Chronic infection with human hepatitis B virus (HBV) leads to liver damage, cirrhosis and liver cancer. The applicant's goal is to elucidate the molecular basis of pathogenicity, chronicity, and clearance of HBV infection. Although chronicity has been attributed to host factors, such as the immune response, viral factors per se have remained largely uninvestigated. The applicant's preliminary results suggest that in chronic carriers and hepatoma patients HBV-acquired mutations may cause antigenic changes that lead to escape from the immune system.

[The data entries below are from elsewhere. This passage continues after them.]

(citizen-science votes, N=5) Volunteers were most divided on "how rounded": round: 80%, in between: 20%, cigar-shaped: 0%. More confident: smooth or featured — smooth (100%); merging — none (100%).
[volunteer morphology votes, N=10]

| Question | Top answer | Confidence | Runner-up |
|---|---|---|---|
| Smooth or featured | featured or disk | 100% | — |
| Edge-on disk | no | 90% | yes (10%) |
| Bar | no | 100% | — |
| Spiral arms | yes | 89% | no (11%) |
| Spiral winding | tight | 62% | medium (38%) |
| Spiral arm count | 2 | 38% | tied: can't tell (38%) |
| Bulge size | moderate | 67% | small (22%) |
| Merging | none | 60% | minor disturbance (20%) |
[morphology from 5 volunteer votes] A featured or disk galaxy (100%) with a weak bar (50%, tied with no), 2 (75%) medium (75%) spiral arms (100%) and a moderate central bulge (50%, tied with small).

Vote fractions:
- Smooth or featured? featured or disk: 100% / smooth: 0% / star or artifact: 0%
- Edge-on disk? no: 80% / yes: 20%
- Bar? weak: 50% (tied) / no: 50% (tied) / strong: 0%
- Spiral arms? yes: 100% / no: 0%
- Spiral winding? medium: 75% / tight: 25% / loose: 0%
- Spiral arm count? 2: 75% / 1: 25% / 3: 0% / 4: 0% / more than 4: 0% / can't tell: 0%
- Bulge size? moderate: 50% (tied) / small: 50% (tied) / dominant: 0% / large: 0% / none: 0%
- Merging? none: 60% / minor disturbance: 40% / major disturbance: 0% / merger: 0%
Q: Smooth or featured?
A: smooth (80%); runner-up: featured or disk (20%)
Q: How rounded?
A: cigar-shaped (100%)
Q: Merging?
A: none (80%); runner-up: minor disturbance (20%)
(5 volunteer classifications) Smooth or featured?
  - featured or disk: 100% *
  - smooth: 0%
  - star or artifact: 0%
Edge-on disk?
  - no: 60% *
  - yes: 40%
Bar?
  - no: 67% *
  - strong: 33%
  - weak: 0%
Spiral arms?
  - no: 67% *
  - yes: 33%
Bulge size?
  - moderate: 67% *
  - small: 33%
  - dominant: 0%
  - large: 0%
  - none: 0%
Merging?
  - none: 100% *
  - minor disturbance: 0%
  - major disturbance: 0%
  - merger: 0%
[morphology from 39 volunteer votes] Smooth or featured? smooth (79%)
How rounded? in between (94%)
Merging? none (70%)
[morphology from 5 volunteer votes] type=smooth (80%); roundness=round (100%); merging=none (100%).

They propose to test more directly and definitively the hypothesis that accumulation of certain viral mutations is crucial for the persistence of pathogenic HBV during its long term interaction with the host. The immunopathological interactions between certain HBV core antigen mutants and the host will be studied via assays for peptide-major histocompatibility complex (peptide-MHC) binding, antigen processing and T cell receptor recognition. Specifically, three aims are proposed:
Aim 1) to test the hypothesis that certain core antigen mutations affect MHC-peptide binding;
Aim 2) to test the hypothesis that aberrant HBV core antigen processing could result from immune escape mutants;
Aim 3) to test the hypothesis that certain core antigen mutations affect TCR peptide-MHC recognition. This last aim may be expanded to include the examination of TCR-antagonistic or agonistic mutant core antigens.